Copy the listing exactly, images excluded.

-----

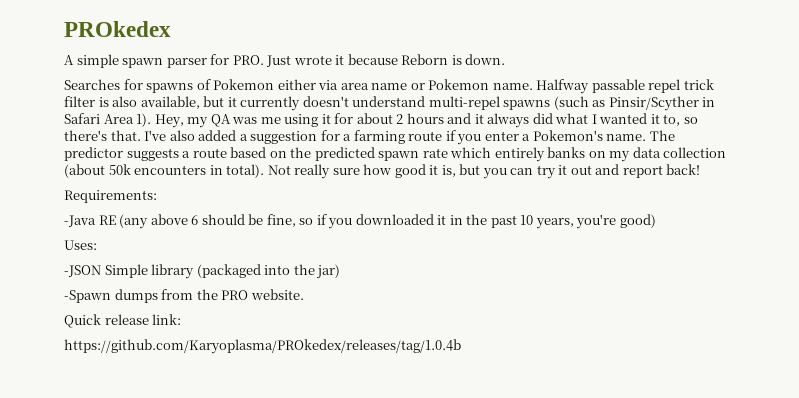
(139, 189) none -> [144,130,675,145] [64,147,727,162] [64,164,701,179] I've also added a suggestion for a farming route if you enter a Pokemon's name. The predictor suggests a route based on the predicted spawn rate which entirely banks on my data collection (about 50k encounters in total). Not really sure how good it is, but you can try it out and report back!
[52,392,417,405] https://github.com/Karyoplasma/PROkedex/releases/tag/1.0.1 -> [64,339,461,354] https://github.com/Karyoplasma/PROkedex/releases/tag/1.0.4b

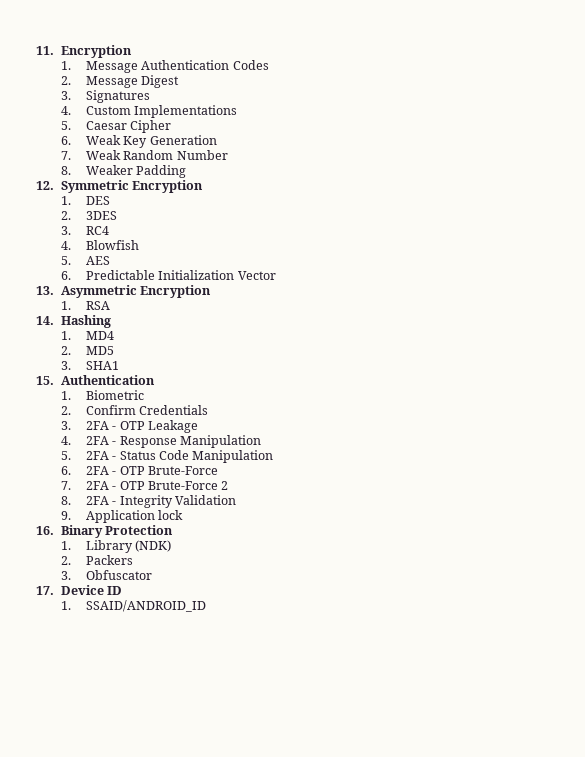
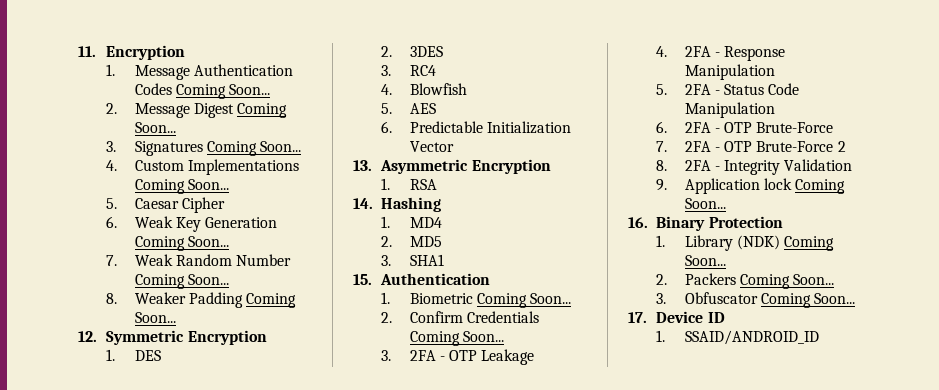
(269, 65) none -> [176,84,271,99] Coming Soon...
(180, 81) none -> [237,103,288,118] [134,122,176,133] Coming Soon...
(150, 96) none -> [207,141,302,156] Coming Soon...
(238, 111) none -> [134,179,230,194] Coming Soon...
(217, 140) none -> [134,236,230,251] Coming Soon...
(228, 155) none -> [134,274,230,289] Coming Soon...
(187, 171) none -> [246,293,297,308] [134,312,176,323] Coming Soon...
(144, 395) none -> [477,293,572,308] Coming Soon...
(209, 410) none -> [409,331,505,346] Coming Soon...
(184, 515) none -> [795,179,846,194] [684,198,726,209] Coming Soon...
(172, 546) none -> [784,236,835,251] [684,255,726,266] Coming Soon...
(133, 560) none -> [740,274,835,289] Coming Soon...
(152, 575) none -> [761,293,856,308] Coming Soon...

-----

◆ TASK OUTPUT
(139, 189) none -> [144,130,675,145] [64,147,727,162] [64,164,701,179] I've also added a suggestion for a farming route if you enter a Pokemon's name. The predictor suggests a route based on the predicted spawn rate which entirely banks on my data collection (about 50k encounters in total). Not really sure how good it is, but you can try it out and report back!
[52,392,417,405] https://github.com/Karyoplasma/PROkedex/releases/tag/1.0.1 -> [64,339,461,354] https://github.com/Karyoplasma/PROkedex/releases/tag/1.0.4b

(269, 65) none -> [176,84,271,99] Coming Soon...
(180, 81) none -> [237,103,288,118] [134,122,176,133] Coming Soon...
(150, 96) none -> [207,141,302,156] Coming Soon...
(238, 111) none -> [134,179,230,194] Coming Soon...
(217, 140) none -> [134,236,230,251] Coming Soon...
(228, 155) none -> [134,274,230,289] Coming Soon...
(187, 171) none -> [246,293,297,308] [134,312,176,323] Coming Soon...
(144, 395) none -> [477,293,572,308] Coming Soon...
(209, 410) none -> [409,331,505,346] Coming Soon...
(184, 515) none -> [795,179,846,194] [684,198,726,209] Coming Soon...
(172, 546) none -> [784,236,835,251] [684,255,726,266] Coming Soon...
(133, 560) none -> [740,274,835,289] Coming Soon...
(152, 575) none -> [761,293,856,308] Coming Soon...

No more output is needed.